WHAT IS NEEDED. Reproduce the items starting at the first line and ending at the line containing "53: (204, 923)", replacing "top-left" with "upper-left" and changing nothing else.

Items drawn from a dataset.
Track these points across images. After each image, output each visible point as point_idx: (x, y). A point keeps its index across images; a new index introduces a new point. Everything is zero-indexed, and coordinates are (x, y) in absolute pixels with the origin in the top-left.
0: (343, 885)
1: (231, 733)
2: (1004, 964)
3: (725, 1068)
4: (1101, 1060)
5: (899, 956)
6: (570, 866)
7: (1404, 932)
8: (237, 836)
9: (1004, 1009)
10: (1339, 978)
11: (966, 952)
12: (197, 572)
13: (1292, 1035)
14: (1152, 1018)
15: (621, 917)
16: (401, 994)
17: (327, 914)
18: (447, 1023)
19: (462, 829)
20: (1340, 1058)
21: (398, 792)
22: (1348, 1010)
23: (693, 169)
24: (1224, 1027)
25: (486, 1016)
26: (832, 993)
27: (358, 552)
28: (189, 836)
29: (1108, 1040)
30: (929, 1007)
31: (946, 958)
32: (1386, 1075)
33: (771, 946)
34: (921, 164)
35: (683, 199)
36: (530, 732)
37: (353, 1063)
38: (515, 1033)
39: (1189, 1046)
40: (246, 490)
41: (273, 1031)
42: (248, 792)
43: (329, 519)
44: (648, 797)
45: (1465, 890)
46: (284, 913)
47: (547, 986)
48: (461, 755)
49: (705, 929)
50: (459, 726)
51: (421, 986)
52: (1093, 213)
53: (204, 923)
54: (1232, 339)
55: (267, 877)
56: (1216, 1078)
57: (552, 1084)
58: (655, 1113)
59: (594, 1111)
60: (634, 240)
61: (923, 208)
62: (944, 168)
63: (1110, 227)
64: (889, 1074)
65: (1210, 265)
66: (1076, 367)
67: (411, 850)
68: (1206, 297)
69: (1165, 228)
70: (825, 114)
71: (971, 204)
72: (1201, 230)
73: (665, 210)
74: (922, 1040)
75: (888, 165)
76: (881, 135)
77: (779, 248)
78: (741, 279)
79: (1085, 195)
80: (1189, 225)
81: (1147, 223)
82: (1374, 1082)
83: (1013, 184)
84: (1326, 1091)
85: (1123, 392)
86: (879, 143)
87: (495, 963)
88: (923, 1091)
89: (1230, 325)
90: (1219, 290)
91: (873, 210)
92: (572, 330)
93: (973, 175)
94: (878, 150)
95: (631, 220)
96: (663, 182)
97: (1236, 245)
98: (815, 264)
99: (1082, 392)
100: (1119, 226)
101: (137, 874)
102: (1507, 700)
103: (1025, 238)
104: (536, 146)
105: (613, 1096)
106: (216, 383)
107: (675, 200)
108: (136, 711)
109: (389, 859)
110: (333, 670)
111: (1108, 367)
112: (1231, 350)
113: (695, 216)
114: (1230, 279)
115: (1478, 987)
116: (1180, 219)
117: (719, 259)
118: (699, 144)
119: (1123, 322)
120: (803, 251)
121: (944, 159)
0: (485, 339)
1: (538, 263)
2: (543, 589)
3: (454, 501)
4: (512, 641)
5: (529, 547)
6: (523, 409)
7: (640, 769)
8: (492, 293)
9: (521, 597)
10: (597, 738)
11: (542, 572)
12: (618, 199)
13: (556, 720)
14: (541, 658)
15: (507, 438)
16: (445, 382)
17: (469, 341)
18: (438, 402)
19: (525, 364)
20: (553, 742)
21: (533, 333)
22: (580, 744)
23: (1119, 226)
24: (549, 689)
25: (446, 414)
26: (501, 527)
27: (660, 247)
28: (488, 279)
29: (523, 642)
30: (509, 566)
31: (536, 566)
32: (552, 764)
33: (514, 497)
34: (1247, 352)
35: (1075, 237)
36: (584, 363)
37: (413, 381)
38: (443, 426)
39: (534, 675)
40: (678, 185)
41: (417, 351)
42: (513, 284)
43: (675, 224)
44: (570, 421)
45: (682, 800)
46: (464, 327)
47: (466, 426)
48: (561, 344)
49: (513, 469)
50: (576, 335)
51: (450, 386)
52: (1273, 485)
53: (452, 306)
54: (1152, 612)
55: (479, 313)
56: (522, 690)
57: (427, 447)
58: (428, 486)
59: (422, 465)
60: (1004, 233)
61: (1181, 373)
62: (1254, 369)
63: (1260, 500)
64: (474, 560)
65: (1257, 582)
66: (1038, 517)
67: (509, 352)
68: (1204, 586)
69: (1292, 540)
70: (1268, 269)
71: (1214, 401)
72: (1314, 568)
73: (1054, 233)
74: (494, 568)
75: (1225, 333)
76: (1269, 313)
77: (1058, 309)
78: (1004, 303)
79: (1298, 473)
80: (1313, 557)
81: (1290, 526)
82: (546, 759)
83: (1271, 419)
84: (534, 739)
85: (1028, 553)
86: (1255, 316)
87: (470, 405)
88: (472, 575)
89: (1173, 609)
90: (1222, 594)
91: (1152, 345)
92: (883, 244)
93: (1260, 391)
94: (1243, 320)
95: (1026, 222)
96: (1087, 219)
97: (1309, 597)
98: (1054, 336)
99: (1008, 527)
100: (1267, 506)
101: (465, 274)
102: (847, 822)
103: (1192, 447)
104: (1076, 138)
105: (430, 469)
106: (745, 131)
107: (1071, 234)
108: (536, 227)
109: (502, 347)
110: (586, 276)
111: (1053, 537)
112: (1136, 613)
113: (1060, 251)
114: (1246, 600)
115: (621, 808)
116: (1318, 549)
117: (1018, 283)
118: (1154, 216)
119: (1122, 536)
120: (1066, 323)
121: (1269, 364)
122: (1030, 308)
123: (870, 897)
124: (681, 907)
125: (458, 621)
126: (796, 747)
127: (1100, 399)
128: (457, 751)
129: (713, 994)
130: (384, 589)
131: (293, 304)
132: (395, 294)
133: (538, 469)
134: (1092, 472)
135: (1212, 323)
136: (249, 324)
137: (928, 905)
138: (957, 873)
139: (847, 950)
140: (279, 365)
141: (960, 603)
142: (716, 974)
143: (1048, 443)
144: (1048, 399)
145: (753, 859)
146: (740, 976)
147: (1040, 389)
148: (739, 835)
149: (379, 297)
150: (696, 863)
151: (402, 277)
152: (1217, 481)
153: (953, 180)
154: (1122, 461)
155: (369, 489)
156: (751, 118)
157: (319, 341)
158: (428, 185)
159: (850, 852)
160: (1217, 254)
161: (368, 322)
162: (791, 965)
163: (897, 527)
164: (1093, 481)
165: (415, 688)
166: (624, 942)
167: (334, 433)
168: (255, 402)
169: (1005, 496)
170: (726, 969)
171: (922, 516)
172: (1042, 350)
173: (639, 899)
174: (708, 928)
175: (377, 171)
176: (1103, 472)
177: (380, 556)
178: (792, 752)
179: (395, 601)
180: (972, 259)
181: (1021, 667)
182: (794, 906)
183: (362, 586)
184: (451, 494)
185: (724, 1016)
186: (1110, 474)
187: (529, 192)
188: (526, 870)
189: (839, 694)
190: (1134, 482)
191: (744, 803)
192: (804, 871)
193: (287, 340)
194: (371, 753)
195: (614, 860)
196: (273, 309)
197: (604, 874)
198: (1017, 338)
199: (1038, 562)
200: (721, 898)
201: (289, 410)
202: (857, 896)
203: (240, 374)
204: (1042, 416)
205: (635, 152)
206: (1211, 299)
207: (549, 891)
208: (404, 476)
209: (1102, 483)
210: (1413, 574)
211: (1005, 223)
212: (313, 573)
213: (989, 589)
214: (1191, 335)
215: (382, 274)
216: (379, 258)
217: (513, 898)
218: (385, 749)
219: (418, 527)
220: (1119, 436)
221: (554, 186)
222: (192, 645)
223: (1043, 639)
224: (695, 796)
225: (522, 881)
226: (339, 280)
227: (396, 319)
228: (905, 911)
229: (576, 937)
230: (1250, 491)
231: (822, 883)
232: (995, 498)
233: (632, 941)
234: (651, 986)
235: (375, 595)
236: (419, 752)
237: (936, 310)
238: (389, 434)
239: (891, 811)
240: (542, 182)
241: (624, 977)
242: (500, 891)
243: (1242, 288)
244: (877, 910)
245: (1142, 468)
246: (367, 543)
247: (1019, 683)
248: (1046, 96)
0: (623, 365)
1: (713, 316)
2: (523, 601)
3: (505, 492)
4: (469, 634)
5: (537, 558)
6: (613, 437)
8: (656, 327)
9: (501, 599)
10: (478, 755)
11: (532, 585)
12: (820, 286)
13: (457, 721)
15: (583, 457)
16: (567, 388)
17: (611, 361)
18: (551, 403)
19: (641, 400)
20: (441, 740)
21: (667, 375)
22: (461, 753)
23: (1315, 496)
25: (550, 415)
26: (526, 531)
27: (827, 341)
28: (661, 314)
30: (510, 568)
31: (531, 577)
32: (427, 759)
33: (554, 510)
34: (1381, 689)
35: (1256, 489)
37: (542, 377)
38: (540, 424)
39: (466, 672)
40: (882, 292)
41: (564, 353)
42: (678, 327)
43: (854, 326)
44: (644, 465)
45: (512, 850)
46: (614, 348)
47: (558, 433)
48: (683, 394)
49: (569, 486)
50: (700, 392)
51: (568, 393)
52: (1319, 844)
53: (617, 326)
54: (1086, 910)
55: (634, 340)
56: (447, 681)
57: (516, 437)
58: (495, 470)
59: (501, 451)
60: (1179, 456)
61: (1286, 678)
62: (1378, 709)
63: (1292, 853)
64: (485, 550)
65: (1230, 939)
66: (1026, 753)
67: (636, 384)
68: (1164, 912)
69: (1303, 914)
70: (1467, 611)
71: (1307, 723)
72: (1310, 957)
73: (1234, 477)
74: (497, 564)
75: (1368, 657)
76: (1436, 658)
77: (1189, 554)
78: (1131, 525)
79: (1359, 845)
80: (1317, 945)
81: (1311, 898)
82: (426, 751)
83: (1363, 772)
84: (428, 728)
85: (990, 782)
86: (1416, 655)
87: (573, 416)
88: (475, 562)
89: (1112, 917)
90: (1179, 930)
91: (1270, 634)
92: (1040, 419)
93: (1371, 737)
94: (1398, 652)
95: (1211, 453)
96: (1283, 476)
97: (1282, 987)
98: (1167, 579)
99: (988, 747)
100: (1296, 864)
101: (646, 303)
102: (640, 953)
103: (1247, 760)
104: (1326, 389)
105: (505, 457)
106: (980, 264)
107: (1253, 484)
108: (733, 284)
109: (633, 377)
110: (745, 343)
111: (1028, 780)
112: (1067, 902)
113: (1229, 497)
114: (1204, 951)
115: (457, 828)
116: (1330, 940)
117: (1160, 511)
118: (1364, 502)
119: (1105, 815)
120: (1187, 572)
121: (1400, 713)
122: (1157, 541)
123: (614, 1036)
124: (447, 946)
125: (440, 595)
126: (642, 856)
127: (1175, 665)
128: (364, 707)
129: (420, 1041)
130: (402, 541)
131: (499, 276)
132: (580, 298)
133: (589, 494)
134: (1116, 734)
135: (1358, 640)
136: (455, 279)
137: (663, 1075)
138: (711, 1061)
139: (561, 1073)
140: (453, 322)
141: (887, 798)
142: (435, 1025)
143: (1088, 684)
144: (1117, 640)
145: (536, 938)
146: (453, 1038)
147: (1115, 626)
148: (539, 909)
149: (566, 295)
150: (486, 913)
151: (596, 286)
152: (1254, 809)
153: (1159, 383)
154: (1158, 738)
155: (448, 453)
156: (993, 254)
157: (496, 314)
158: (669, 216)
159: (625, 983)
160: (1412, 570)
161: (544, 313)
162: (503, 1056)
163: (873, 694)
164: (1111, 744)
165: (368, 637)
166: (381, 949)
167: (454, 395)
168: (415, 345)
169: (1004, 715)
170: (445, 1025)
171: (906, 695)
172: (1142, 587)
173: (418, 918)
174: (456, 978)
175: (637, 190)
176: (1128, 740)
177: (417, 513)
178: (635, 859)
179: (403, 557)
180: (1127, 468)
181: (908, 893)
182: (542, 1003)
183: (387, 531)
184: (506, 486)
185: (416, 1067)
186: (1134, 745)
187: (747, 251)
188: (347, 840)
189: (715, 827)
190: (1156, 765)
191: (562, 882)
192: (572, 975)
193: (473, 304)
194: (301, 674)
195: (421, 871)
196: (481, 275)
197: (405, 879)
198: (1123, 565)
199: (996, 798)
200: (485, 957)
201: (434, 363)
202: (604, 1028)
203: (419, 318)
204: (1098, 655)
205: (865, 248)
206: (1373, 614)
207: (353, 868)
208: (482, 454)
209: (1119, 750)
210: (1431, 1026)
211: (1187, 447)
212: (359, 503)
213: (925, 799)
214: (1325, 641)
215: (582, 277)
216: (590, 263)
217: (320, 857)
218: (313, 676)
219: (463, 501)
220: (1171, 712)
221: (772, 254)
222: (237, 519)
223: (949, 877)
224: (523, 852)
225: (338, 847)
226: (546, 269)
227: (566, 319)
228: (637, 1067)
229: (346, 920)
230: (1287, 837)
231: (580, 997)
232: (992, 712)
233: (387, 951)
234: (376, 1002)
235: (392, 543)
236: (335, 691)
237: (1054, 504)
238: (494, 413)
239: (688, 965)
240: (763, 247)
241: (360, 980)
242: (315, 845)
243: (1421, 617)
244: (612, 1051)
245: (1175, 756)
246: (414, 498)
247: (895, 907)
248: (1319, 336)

SOLUTION FOR THIS PROBLEM.
Track these points across images. After each image, output each visible point as point_idx: (x, y). A point keeps its index across images; a new index introduces a new point. Everything is zero-indexed, and coordinates are (x, y) in absolute pixels with the origin in the upper-left.
0: (343, 885)
1: (231, 733)
2: (1004, 964)
3: (725, 1068)
4: (1101, 1060)
5: (899, 956)
6: (570, 866)
7: (1404, 932)
8: (237, 836)
9: (1004, 1009)
10: (1339, 978)
11: (966, 952)
12: (197, 572)
13: (1292, 1035)
14: (1152, 1018)
15: (621, 917)
16: (401, 994)
17: (327, 914)
18: (447, 1023)
19: (462, 829)
20: (1340, 1058)
21: (398, 792)
22: (1348, 1010)
23: (693, 169)
24: (1224, 1027)
25: (486, 1016)
26: (832, 993)
27: (358, 552)
28: (189, 836)
29: (1108, 1040)
30: (929, 1007)
31: (946, 958)
32: (1386, 1075)
33: (771, 946)
34: (921, 164)
35: (683, 199)
36: (530, 732)
37: (353, 1063)
38: (515, 1033)
39: (1189, 1046)
40: (246, 490)
41: (273, 1031)
42: (248, 792)
43: (329, 519)
44: (648, 797)
45: (1465, 890)
46: (284, 913)
47: (547, 986)
48: (461, 755)
49: (705, 929)
50: (459, 726)
51: (421, 986)
52: (1093, 213)
53: (204, 923)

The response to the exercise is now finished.